** Task description **
Transcribe, without any alteration, only the lines that begin at the line containing "I need the box that holds the stone at (269, 658)." and run to the last line below.

Entries taken from a collection
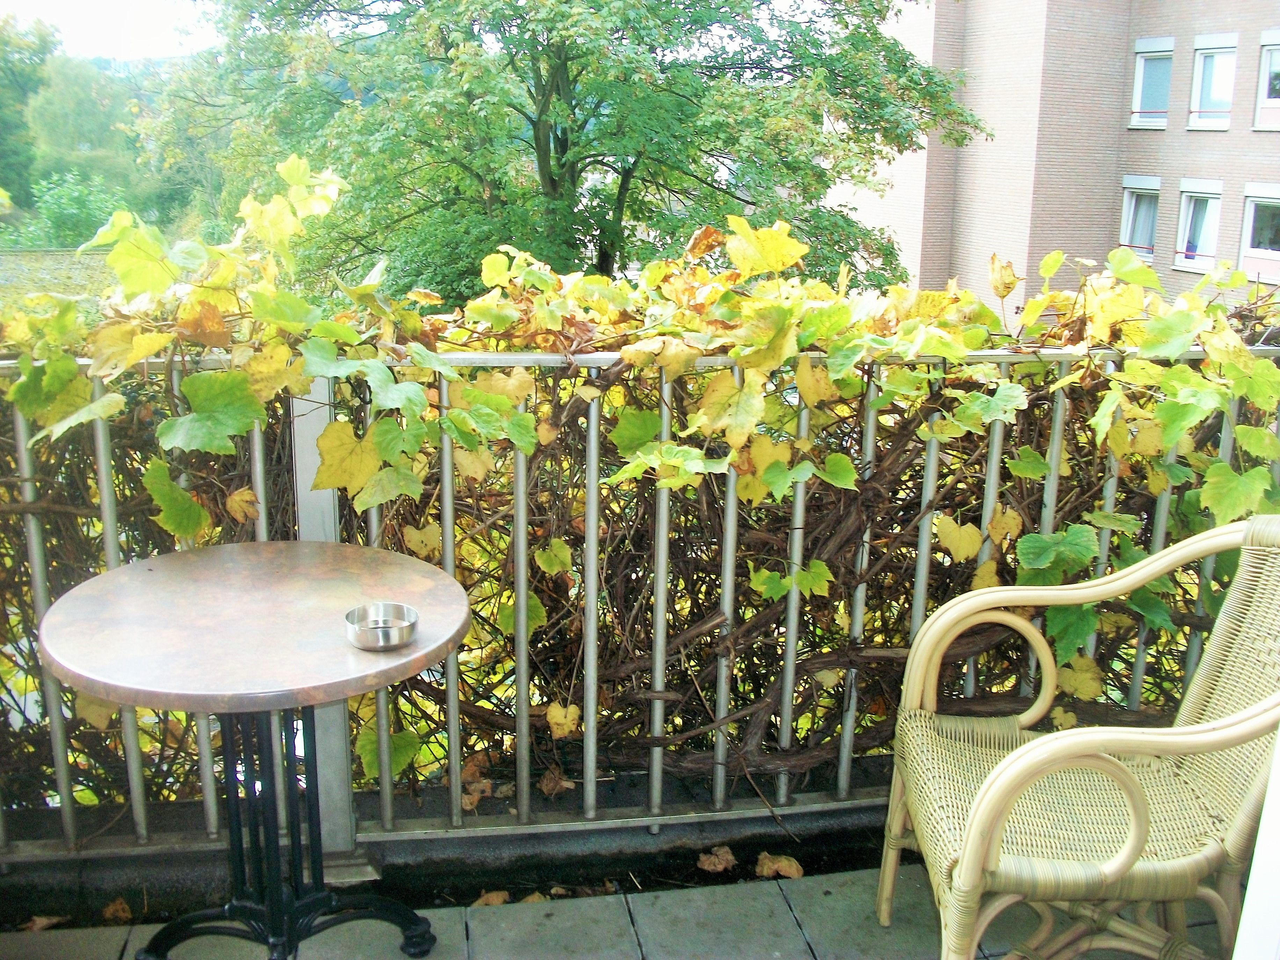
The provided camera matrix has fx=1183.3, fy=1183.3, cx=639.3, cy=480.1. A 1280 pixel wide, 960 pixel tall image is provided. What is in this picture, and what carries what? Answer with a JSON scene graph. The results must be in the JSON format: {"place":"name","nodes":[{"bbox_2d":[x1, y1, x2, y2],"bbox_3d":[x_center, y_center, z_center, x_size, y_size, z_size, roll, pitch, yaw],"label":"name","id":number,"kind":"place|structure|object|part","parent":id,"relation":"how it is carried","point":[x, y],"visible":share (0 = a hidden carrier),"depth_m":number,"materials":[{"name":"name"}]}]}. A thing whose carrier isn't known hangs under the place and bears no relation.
{"place":"outdoors","nodes":[
{"label":"outdoors","id":0,"kind":"place"},
{"bbox_2d":[0,248,117,310],"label":"roof","id":1,"kind":"structure","parent":0,"point":[62,256],"depth_m":19.11,"materials":[{"name":"stone"}]},
{"bbox_2d":[0,0,216,61],"label":"sky","id":2,"kind":"structure","parent":0,"point":[59,6],"materials":[{"name":"white"}]},
{"bbox_2d":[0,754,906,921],"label":"low wall","id":3,"kind":"structure","parent":0,"point":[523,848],"depth_m":2.45,"materials":[{"name":"grey"}]},
{"bbox_2d":[0,337,1278,863],"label":"metal railing","id":4,"kind":"object","parent":3,"relation":"attached to","point":[102,442],"visible":0.68,"depth_m":2.40,"materials":[{"name":"metal"}]},
{"label":"bar","id":5,"kind":"part","parent":4,"relation":"part of","materials":[{"name":"metal"}]},
{"bbox_2d":[459,775,490,811],"bbox_3d":[-0.369,0.673,2.574,0.110,0.056,0.105,13,19,39],"label":"fallen leaf","id":6,"kind":"object","parent":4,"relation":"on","point":[467,808],"visible":0.58,"depth_m":2.55,"materials":[{"name":"brown plant"}]},
{"bbox_2d":[538,766,573,796],"bbox_3d":[-0.182,0.633,2.519,0.089,0.055,0.081,12,18,38],"label":"dry leaf","id":7,"kind":"object","parent":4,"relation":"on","point":[547,786],"visible":0.85,"depth_m":2.50,"materials":[{"name":"brown plant"}]},
{"bbox_2d":[0,173,1278,815],"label":"climbing vine","id":8,"kind":"object","parent":4,"relation":"attached to","point":[1032,576],"visible":0.52,"depth_m":2.46,"materials":[{"name":"green plant"}]},
{"bbox_2d":[0,861,1253,959],"label":"tiled terrace","id":9,"kind":"structure","parent":0,"point":[780,913],"materials":[{"name":"grey"}]},
{"bbox_2d":[20,914,65,930],"bbox_3d":[-1.165,0.856,2.301,0.096,0.031,0.090,9,16,28],"label":"fallen leaf","id":10,"kind":"object","parent":9,"relation":"on","point":[43,923],"visible":0.76,"depth_m":2.29,"materials":[{"name":"brown"}]},
{"bbox_2d":[102,897,132,923],"bbox_3d":[-1.036,0.846,2.345,0.089,0.043,0.068,12,18,36],"label":"fallen leaf","id":11,"kind":"object","parent":9,"relation":"on","point":[120,913],"visible":0.86,"depth_m":2.33,"materials":[{"name":"brown plant"}]},
{"bbox_2d":[41,540,473,959],"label":"round table","id":12,"kind":"object","parent":9,"relation":"on","point":[263,544],"visible":0.99,"depth_m":1.92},
{"label":"table base","id":13,"kind":"part","parent":12,"relation":"part of","materials":[{"name":"black metal"}]},
{"bbox_2d":[343,601,418,650],"bbox_3d":[-0.398,0.229,1.826,0.114,0.043,0.116,-12,19,-40],"label":"ashtray","id":14,"kind":"object","parent":12,"relation":"on","point":[366,635],"visible":0.99,"depth_m":1.82,"materials":[{"name":"silver metal"}]},
{"bbox_2d":[474,889,510,906],"bbox_3d":[-0.301,0.843,2.404,0.090,0.037,0.086,-12,19,-41],"label":"fallen leaf","id":15,"kind":"object","parent":9,"relation":"on","point":[494,899],"visible":0.72,"depth_m":2.39,"materials":[{"name":"brown plant"}]},
{"bbox_2d":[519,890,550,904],"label":"fallen leaf","id":16,"kind":"object","parent":9,"relation":"on","point":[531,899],"visible":0.47,"depth_m":2.39,"materials":[{"name":"brown plant"}]},
{"bbox_2d":[696,845,736,872],"bbox_3d":[0.165,0.802,2.543,0.097,0.046,0.095,15,20,43],"label":"fallen leaf","id":17,"kind":"object","parent":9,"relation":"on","point":[722,864],"visible":0.99,"depth_m":2.52,"materials":[{"name":"brown plant"}]},
{"bbox_2d":[754,851,803,879],"bbox_3d":[0.293,0.813,2.530,0.123,0.047,0.099,13,19,41],"label":"fallen leaf","id":18,"kind":"object","parent":9,"relation":"on","point":[783,864],"visible":0.94,"depth_m":2.51,"materials":[{"name":"brown plant"}]},
{"bbox_2d":[877,514,1279,959],"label":"wicker chair","id":19,"kind":"object","parent":9,"relation":"on","point":[1066,732],"visible":0.99,"depth_m":1.87,"materials":[{"name":"beige wicker"}]},
{"label":"wicker seat","id":20,"kind":"part","parent":19,"relation":"part of","materials":[{"name":"beige wicker"}]},
{"bbox_2d":[824,0,1279,326],"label":"brick building","id":21,"kind":"structure","parent":0,"point":[1183,278],"depth_m":21.47,"materials":[{"name":"brick"}]},
{"bbox_2d":[1118,175,1161,259],"bbox_3d":[8.296,-4.324,19.447,0.342,1.534,0.810,-2,15,-11],"label":"window","id":22,"kind":"structure","parent":21,"relation":"in","point":[1140,186],"depth_m":19.48,"materials":[{"name":"white"}]},
{"bbox_2d":[1129,39,1173,126],"bbox_3d":[8.215,-6.316,18.898,0.395,1.463,0.774,-2,15,-11],"label":"window","id":23,"kind":"structure","parent":21,"relation":"in","point":[1140,60],"depth_m":18.97,"materials":[{"name":"glass"}]},
{"bbox_2d":[1173,178,1223,271],"bbox_3d":[8.963,-4.087,18.822,0.338,1.579,0.893,-2,15,-11],"label":"window","id":24,"kind":"structure","parent":21,"relation":"in","point":[1201,195],"depth_m":18.90,"materials":[{"name":"white"}]},
{"bbox_2d":[1187,34,1237,127],"bbox_3d":[8.985,-6.186,18.410,0.372,1.476,0.878,-2,15,-11],"label":"window","id":25,"kind":"structure","parent":21,"relation":"in","point":[1193,100],"depth_m":18.51,"materials":[{"name":"white"}]},
{"bbox_2d":[1238,184,1279,279],"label":"window","id":26,"kind":"structure","parent":21,"relation":"in","point":[1270,200],"depth_m":17.11,"materials":[{"name":"white"}]},
{"bbox_2d":[1253,31,1279,130],"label":"window","id":27,"kind":"structure","parent":21,"relation":"in","point":[1265,65],"depth_m":17.65,"materials":[{"name":"white"}]},
{"label":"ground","id":28,"kind":"structure","parent":0},
{"bbox_2d":[0,13,58,213],"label":"tree","id":29,"kind":"object","parent":28,"relation":"on","point":[43,52],"visible":0.89,"depth_m":34.82,"materials":[{"name":"green plant"}]},
{"bbox_2d":[15,170,127,247],"bbox_3d":[-13.663,-6.170,28.895,3.065,2.717,3.160,-2,15,-11],"label":"shrub","id":30,"kind":"object","parent":28,"relation":"on","point":[70,203],"visible":0.67,"depth_m":28.32,"materials":[{"name":"green plant"}]},
{"bbox_2d":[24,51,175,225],"label":"tree","id":31,"kind":"object","parent":28,"relation":"on","point":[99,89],"visible":0.55,"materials":[{"name":"green plant"}]},
{"bbox_2d":[146,0,983,304],"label":"tree","id":32,"kind":"object","parent":28,"relation":"on","point":[563,151],"visible":0.86,"depth_m":13.02,"materials":[{"name":"green plant"}]},
{"bbox_2d":[1233,730,1279,959],"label":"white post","id":33,"kind":"structure","parent":28,"relation":"on","point":[1249,891],"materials":[{"name":"white paint"}]}
]}

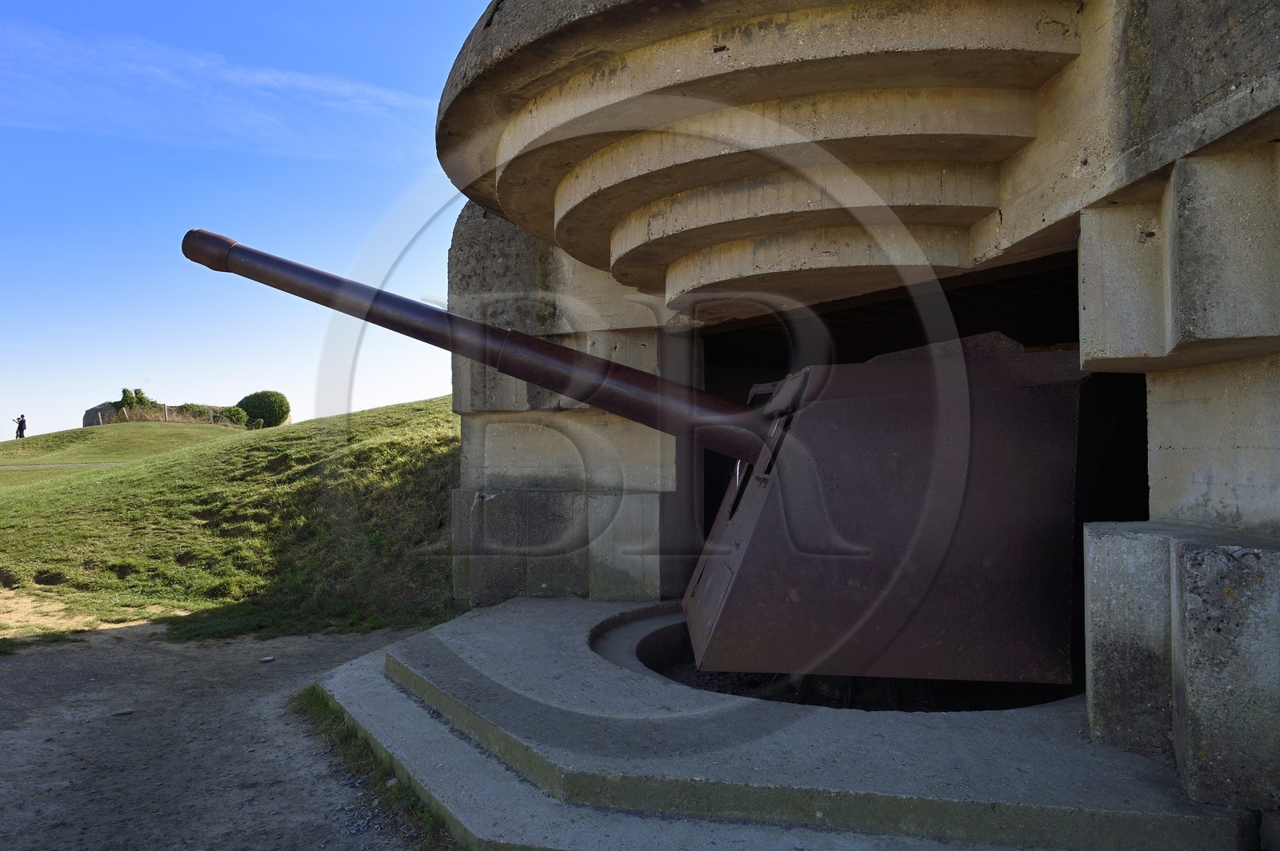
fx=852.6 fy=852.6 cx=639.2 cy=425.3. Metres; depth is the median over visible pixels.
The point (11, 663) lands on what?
dirt path
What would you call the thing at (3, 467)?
footpath
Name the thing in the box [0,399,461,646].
grassy hill
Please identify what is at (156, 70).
cloud
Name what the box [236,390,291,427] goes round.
round shrub
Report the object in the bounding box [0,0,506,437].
sky
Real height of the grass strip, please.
0.137 m
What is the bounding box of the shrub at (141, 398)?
[115,387,149,419]
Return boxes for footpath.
[0,460,126,469]
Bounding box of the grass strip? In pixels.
[293,687,451,847]
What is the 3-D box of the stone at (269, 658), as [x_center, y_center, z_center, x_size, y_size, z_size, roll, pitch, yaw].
[-2.665,1.679,6.107,0.102,0.037,0.111,-1,-1,42]
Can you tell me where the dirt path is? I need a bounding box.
[0,619,449,850]
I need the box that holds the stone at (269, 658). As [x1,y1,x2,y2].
[259,655,275,662]
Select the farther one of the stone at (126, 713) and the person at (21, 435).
the person at (21, 435)
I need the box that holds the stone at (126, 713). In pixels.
[111,708,133,716]
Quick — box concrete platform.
[320,597,1261,850]
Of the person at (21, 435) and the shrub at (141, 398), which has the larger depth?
the shrub at (141, 398)
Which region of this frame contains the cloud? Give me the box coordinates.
[0,16,429,158]
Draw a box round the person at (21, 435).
[12,413,27,438]
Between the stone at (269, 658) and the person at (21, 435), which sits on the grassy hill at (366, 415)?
the person at (21, 435)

** Response box **
I need the box that holds the stone at (269, 658). As [x1,y1,x2,y2].
[259,655,275,662]
Select the farther one of the stone at (126, 713) and the person at (21, 435).
the person at (21, 435)
I need the box that holds the stone at (126, 713). In pixels.
[111,708,133,716]
Quick — box concrete platform.
[320,597,1261,850]
Of the person at (21, 435) and the shrub at (141, 398), which has the larger depth?
the shrub at (141, 398)
Which region of this frame contains the cloud? Give me the box coordinates.
[0,16,429,158]
Draw a box round the person at (21, 435).
[12,413,27,438]
Between the stone at (269, 658) and the person at (21, 435), which sits on the grassy hill at (366, 415)?
the person at (21, 435)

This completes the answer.